• _Required action_: Please copy every line of the records below that holds the word "creates".

• _Exercise material_:
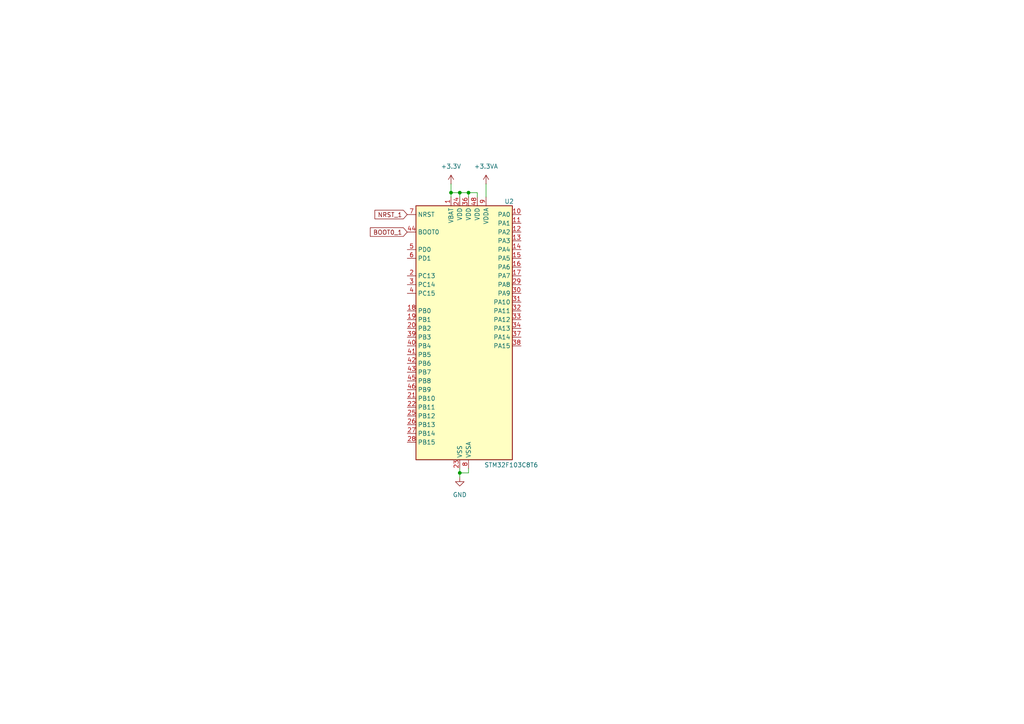
<source format=kicad_sch>
(kicad_sch
	(version 20231120)
	(generator "eeschema")
	(generator_version "8.0")
	(uuid "c21619a5-5bd5-4f4c-95d7-dcce3710239e")
	(paper "A4")
	(title_block
		(title "Pilot NRT")
		(date "2024-06-10")
		(rev "1.0")
	)
	
	(junction
		(at 135.89 55.88)
		(diameter 0)
		(color 0 0 0 0)
		(uuid "8200f2de-d113-4bcf-a4db-89e295d1a239")
	)
	(junction
		(at 130.81 55.88)
		(diameter 0)
		(color 0 0 0 0)
		(uuid "89ca6f12-2546-4ea6-a77c-41a52f9f1993")
	)
	(junction
		(at 133.35 137.16)
		(diameter 0)
		(color 0 0 0 0)
		(uuid "cfdd6e08-0a8e-4322-907b-4a2bbcea3839")
	)
	(junction
		(at 133.35 55.88)
		(diameter 0)
		(color 0 0 0 0)
		(uuid "fc8995a2-2f88-4c79-90b7-1fad8a674af0")
	)
	(wire
		(pts
			(xy 133.35 137.16) (xy 133.35 138.43)
		)
		(stroke
			(width 0)
			(type default)
		)
		(uuid "18314dbf-739d-4e0f-b85b-f4c3bd845e21")
	)
	(wire
		(pts
			(xy 130.81 55.88) (xy 130.81 57.15)
		)
		(stroke
			(width 0)
			(type default)
		)
		(uuid "57549454-30ce-4f5d-a7ba-89453b8df776")
	)
	(wire
		(pts
			(xy 133.35 55.88) (xy 135.89 55.88)
		)
		(stroke
			(width 0)
			(type default)
		)
		(uuid "598c3964-8238-497b-8f96-e561f3c0304c")
	)
	(wire
		(pts
			(xy 130.81 53.34) (xy 130.81 55.88)
		)
		(stroke
			(width 0)
			(type default)
		)
		(uuid "6be873e8-3b85-4541-826d-f62dd5a63b03")
	)
	(wire
		(pts
			(xy 133.35 57.15) (xy 133.35 55.88)
		)
		(stroke
			(width 0)
			(type default)
		)
		(uuid "8d022daa-b30b-41e1-a00f-bc80c12c14dc")
	)
	(wire
		(pts
			(xy 140.97 53.34) (xy 140.97 57.15)
		)
		(stroke
			(width 0)
			(type default)
		)
		(uuid "a0520040-e049-46f9-b7e3-d0e3299ed65f")
	)
	(wire
		(pts
			(xy 135.89 55.88) (xy 135.89 57.15)
		)
		(stroke
			(width 0)
			(type default)
		)
		(uuid "a05608d0-4bfa-4902-a68a-a3f785841d80")
	)
	(wire
		(pts
			(xy 135.89 137.16) (xy 135.89 135.89)
		)
		(stroke
			(width 0)
			(type default)
		)
		(uuid "a5856275-b2b6-4041-be25-ba5e614545f0")
	)
	(wire
		(pts
			(xy 133.35 137.16) (xy 135.89 137.16)
		)
		(stroke
			(width 0)
			(type default)
		)
		(uuid "a915f9e5-9c47-4dee-b2c9-28a0dc43f539")
	)
	(wire
		(pts
			(xy 138.43 55.88) (xy 138.43 57.15)
		)
		(stroke
			(width 0)
			(type default)
		)
		(uuid "aa88101a-8b51-440f-a74f-82cd50f68292")
	)
	(wire
		(pts
			(xy 133.35 55.88) (xy 130.81 55.88)
		)
		(stroke
			(width 0)
			(type default)
		)
		(uuid "b014d614-d9b4-4763-b949-060f41e8dec2")
	)
	(wire
		(pts
			(xy 135.89 55.88) (xy 138.43 55.88)
		)
		(stroke
			(width 0)
			(type default)
		)
		(uuid "da98f845-5d67-44ea-a809-f08ce7db26f9")
	)
	(wire
		(pts
			(xy 133.35 135.89) (xy 133.35 137.16)
		)
		(stroke
			(width 0)
			(type default)
		)
		(uuid "dc95771d-cecb-4678-9bad-dd298bdb6280")
	)
	(global_label "BOOT0_1"
		(shape input)
		(at 118.11 67.31 180)
		(fields_autoplaced yes)
		(effects
			(font
				(size 1.27 1.27)
			)
			(justify right)
		)
		(uuid "17d024cd-16ee-4a0b-be7f-51900b0f2bc2")
		(property "Intersheetrefs" "${INTERSHEET_REFS}"
			(at 106.8396 67.31 0)
			(effects
				(font
					(size 1.27 1.27)
				)
				(justify right)
				(hide yes)
			)
		)
	)
	(global_label "NRST_1"
		(shape input)
		(at 118.11 62.23 180)
		(fields_autoplaced yes)
		(effects
			(font
				(size 1.27 1.27)
			)
			(justify right)
		)
		(uuid "f583f3bc-0cbb-4eb4-9344-dc9e02bfaae3")
		(property "Intersheetrefs" "${INTERSHEET_REFS}"
			(at 108.1701 62.23 0)
			(effects
				(font
					(size 1.27 1.27)
				)
				(justify right)
				(hide yes)
			)
		)
	)
	(symbol
		(lib_id "MCU_ST_STM32F1:STM32F103C8Tx")
		(at 133.35 97.79 0)
		(unit 1)
		(exclude_from_sim no)
		(in_bom yes)
		(on_board yes)
		(dnp no)
		(uuid "0763f2c7-776b-4c6d-8fcc-cae5fd473088")
		(property "Reference" "U2"
			(at 146.304 58.42 0)
			(effects
				(font
					(size 1.27 1.27)
				)
				(justify left)
			)
		)
		(property "Value" "STM32F103C8T6"
			(at 140.462 134.874 0)
			(effects
				(font
					(size 1.27 1.27)
				)
				(justify left)
			)
		)
		(property "Footprint" "Package_QFP:LQFP-48_7x7mm_P0.5mm"
			(at 120.65 133.35 0)
			(effects
				(font
					(size 1.27 1.27)
				)
				(justify right)
				(hide yes)
			)
		)
		(property "Datasheet" "https://www.st.com/resource/en/datasheet/stm32f103c8.pdf"
			(at 133.35 97.79 0)
			(effects
				(font
					(size 1.27 1.27)
				)
				(hide yes)
			)
		)
		(property "Description" "STMicroelectronics Arm Cortex-M3 MCU, 64KB flash, 20KB RAM, 72 MHz, 2.0-3.6V, 37 GPIO, LQFP48"
			(at 133.35 97.79 0)
			(effects
				(font
					(size 1.27 1.27)
				)
				(hide yes)
			)
		)
		(pin "14"
			(uuid "2375700d-7c0a-4f9b-9c1a-21c3d3964547")
		)
		(pin "26"
			(uuid "d465205e-b9db-45d4-9c05-e7121bb4b5c9")
		)
		(pin "38"
			(uuid "d6b7cdc9-47b0-4c5b-99bf-0835d96c84c2")
		)
		(pin "40"
			(uuid "f1cee64b-ae50-4afb-b7dc-57c9e05de03d")
		)
		(pin "48"
			(uuid "4ad3edfc-1894-4944-b8d2-fe2b2a096726")
		)
		(pin "18"
			(uuid "86bb541e-ce56-423e-b64e-ef33543c4660")
		)
		(pin "34"
			(uuid "2fb59310-e73d-44fa-b344-737a932e886e")
		)
		(pin "5"
			(uuid "0193e19e-2288-41bd-90b0-dc4e07d7afde")
		)
		(pin "36"
			(uuid "45990c4d-0e0d-494e-8d6c-fd95327cfb0d")
		)
		(pin "39"
			(uuid "7af03451-6c55-4a0b-bfe7-12aa5637196d")
		)
		(pin "47"
			(uuid "b6c8fdb7-53b1-4fbc-ae14-80de7246e575")
		)
		(pin "31"
			(uuid "0a008876-9d13-4638-8659-3fbed7d3a6d2")
		)
		(pin "35"
			(uuid "4b180c22-ca58-4a6c-937b-53bbe89fe169")
		)
		(pin "2"
			(uuid "e7798431-a6a1-4de2-a476-00388a08a310")
		)
		(pin "19"
			(uuid "fb5c64cf-a8e3-4c81-9f5c-7532ccd9214d")
		)
		(pin "21"
			(uuid "2461238b-9d0c-4642-ab9f-be2f53a1ec2e")
		)
		(pin "3"
			(uuid "4fd94b0f-139d-4c11-ab13-b9e39f3ec256")
		)
		(pin "4"
			(uuid "6423a6db-8e32-4758-a31c-f508ce4a26cd")
		)
		(pin "46"
			(uuid "c45bfa12-c57e-4cb1-89b5-1938e33923c6")
		)
		(pin "7"
			(uuid "fb72ef32-aaa8-4c41-984d-5e134d290197")
		)
		(pin "10"
			(uuid "1fde1713-890a-4846-88ea-e2047fc880bd")
		)
		(pin "24"
			(uuid "487fbdb6-c5f6-4d22-903e-8be434da370e")
		)
		(pin "30"
			(uuid "503961a6-1d1a-42fd-b8d2-76b72c0bf4ce")
		)
		(pin "37"
			(uuid "7ed3c426-0aa3-46c4-badb-9c7e2f7a6895")
		)
		(pin "9"
			(uuid "ad4a8c20-8c1b-44f6-8dd3-6429b3133408")
		)
		(pin "45"
			(uuid "10498fa0-8a03-4cf7-844b-9c4520a3e6ec")
		)
		(pin "22"
			(uuid "3c2411f4-f843-4590-a0cc-f34e15e013cc")
		)
		(pin "25"
			(uuid "6d12aee0-a322-43af-a76e-b25a0b08e8f1")
		)
		(pin "44"
			(uuid "df31e9d2-78a3-4938-9f7c-9ca84325e587")
		)
		(pin "20"
			(uuid "e5088b8f-9488-4e9d-b3f7-e95214f360cc")
		)
		(pin "33"
			(uuid "2a640d04-5139-43a2-a1b6-4c45b263ce47")
		)
		(pin "32"
			(uuid "153cb2b9-8f6d-48fc-9032-58a217a41067")
		)
		(pin "11"
			(uuid "6df35660-d635-42aa-92de-b2f20f43ff19")
		)
		(pin "28"
			(uuid "74687b42-863c-47e7-ac7e-d44be602191d")
		)
		(pin "42"
			(uuid "50e0bbb4-c870-4d09-a9b8-59569e6bf4bb")
		)
		(pin "6"
			(uuid "77db73e4-5139-4070-b19e-8563a6177cba")
		)
		(pin "41"
			(uuid "4d34771f-9cfe-4d9b-bbaf-1662da5d73f3")
		)
		(pin "29"
			(uuid "07dbd8b7-9832-47b6-bb8b-6524eb098701")
		)
		(pin "15"
			(uuid "b306dccf-60be-422a-9aba-7d427593171a")
		)
		(pin "17"
			(uuid "1ca6e3f9-02b0-4277-b96f-aa049a98b0ca")
		)
		(pin "27"
			(uuid "fa945ce4-974e-43d3-9d6e-c427db335cb0")
		)
		(pin "13"
			(uuid "181bdf16-06e3-4708-a845-62adb23bd0b1")
		)
		(pin "12"
			(uuid "5674b80b-5c8e-478a-b236-c3d09625d15f")
		)
		(pin "1"
			(uuid "2a0abbf2-f5ef-4534-a5a6-498b756dbe92")
		)
		(pin "43"
			(uuid "a4efb950-79f8-45e2-be23-72a5eb6e909d")
		)
		(pin "23"
			(uuid "64a59127-4a56-494c-b5ef-74b762939bdc")
		)
		(pin "8"
			(uuid "fe5f4dda-94be-4c0c-bcd8-e9101aab5d48")
		)
		(pin "16"
			(uuid "db9a6804-27c8-40c8-8a62-ea4a3d9fa1c4")
		)
		(instances
			(project "Pilot"
				(path "/65143c03-c3e9-4666-aa67-a83e602b6c00/5ee2054f-e541-4582-89d2-421a387d5348"
					(reference "U2")
					(unit 1)
				)
			)
		)
	)
	(symbol
		(lib_id "power:GND")
		(at 133.35 138.43 0)
		(unit 1)
		(exclude_from_sim no)
		(in_bom yes)
		(on_board yes)
		(dnp no)
		(fields_autoplaced yes)
		(uuid "08cfc5da-c2d2-4865-9fbb-ee9b202bc1a1")
		(property "Reference" "#PWR05"
			(at 133.35 144.78 0)
			(effects
				(font
					(size 1.27 1.27)
				)
				(hide yes)
			)
		)
		(property "Value" "GND"
			(at 133.35 143.51 0)
			(effects
				(font
					(size 1.27 1.27)
				)
			)
		)
		(property "Footprint" ""
			(at 133.35 138.43 0)
			(effects
				(font
					(size 1.27 1.27)
				)
				(hide yes)
			)
		)
		(property "Datasheet" ""
			(at 133.35 138.43 0)
			(effects
				(font
					(size 1.27 1.27)
				)
				(hide yes)
			)
		)
		(property "Description" "Power symbol creates a global label with name \"GND\" , ground"
			(at 133.35 138.43 0)
			(effects
				(font
					(size 1.27 1.27)
				)
				(hide yes)
			)
		)
		(pin "1"
			(uuid "7bde4746-5216-49b2-9b23-e7bc156def03")
		)
		(instances
			(project "Pilot"
				(path "/65143c03-c3e9-4666-aa67-a83e602b6c00/5ee2054f-e541-4582-89d2-421a387d5348"
					(reference "#PWR05")
					(unit 1)
				)
			)
		)
	)
	(symbol
		(lib_id "power:+3.3VA")
		(at 140.97 53.34 0)
		(unit 1)
		(exclude_from_sim no)
		(in_bom yes)
		(on_board yes)
		(dnp no)
		(fields_autoplaced yes)
		(uuid "83f3a821-4e81-4570-a452-f6950b5a3687")
		(property "Reference" "#PWR06"
			(at 140.97 57.15 0)
			(effects
				(font
					(size 1.27 1.27)
				)
				(hide yes)
			)
		)
		(property "Value" "+3.3VA"
			(at 140.97 48.26 0)
			(effects
				(font
					(size 1.27 1.27)
				)
			)
		)
		(property "Footprint" ""
			(at 140.97 53.34 0)
			(effects
				(font
					(size 1.27 1.27)
				)
				(hide yes)
			)
		)
		(property "Datasheet" ""
			(at 140.97 53.34 0)
			(effects
				(font
					(size 1.27 1.27)
				)
				(hide yes)
			)
		)
		(property "Description" "Power symbol creates a global label with name \"+3.3VA\""
			(at 140.97 53.34 0)
			(effects
				(font
					(size 1.27 1.27)
				)
				(hide yes)
			)
		)
		(pin "1"
			(uuid "0f13e0c5-d41d-4b75-a257-94f3e01cbd1e")
		)
		(instances
			(project "Pilot"
				(path "/65143c03-c3e9-4666-aa67-a83e602b6c00/5ee2054f-e541-4582-89d2-421a387d5348"
					(reference "#PWR06")
					(unit 1)
				)
			)
		)
	)
	(symbol
		(lib_id "power:+3.3V")
		(at 130.81 53.34 0)
		(unit 1)
		(exclude_from_sim no)
		(in_bom yes)
		(on_board yes)
		(dnp no)
		(fields_autoplaced yes)
		(uuid "91526f92-c8e5-4feb-8e25-ee129a802132")
		(property "Reference" "#PWR01"
			(at 130.81 57.15 0)
			(effects
				(font
					(size 1.27 1.27)
				)
				(hide yes)
			)
		)
		(property "Value" "+3.3V"
			(at 130.81 48.26 0)
			(effects
				(font
					(size 1.27 1.27)
				)
			)
		)
		(property "Footprint" ""
			(at 130.81 53.34 0)
			(effects
				(font
					(size 1.27 1.27)
				)
				(hide yes)
			)
		)
		(property "Datasheet" ""
			(at 130.81 53.34 0)
			(effects
				(font
					(size 1.27 1.27)
				)
				(hide yes)
			)
		)
		(property "Description" "Power symbol creates a global label with name \"+3.3V\""
			(at 130.81 53.34 0)
			(effects
				(font
					(size 1.27 1.27)
				)
				(hide yes)
			)
		)
		(pin "1"
			(uuid "0682ad8f-e8c9-4848-bd6e-04a5bb76bb86")
		)
		(instances
			(project "Pilot"
				(path "/65143c03-c3e9-4666-aa67-a83e602b6c00/5ee2054f-e541-4582-89d2-421a387d5348"
					(reference "#PWR01")
					(unit 1)
				)
			)
		)
	)
)

</source>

• _Response to the task_:
		(property "Description" "Power symbol creates a global label with name \"GND\" , ground"
		(property "Description" "Power symbol creates a global label with name \"+3.3VA\""
		(property "Description" "Power symbol creates a global label with name \"+3.3V\""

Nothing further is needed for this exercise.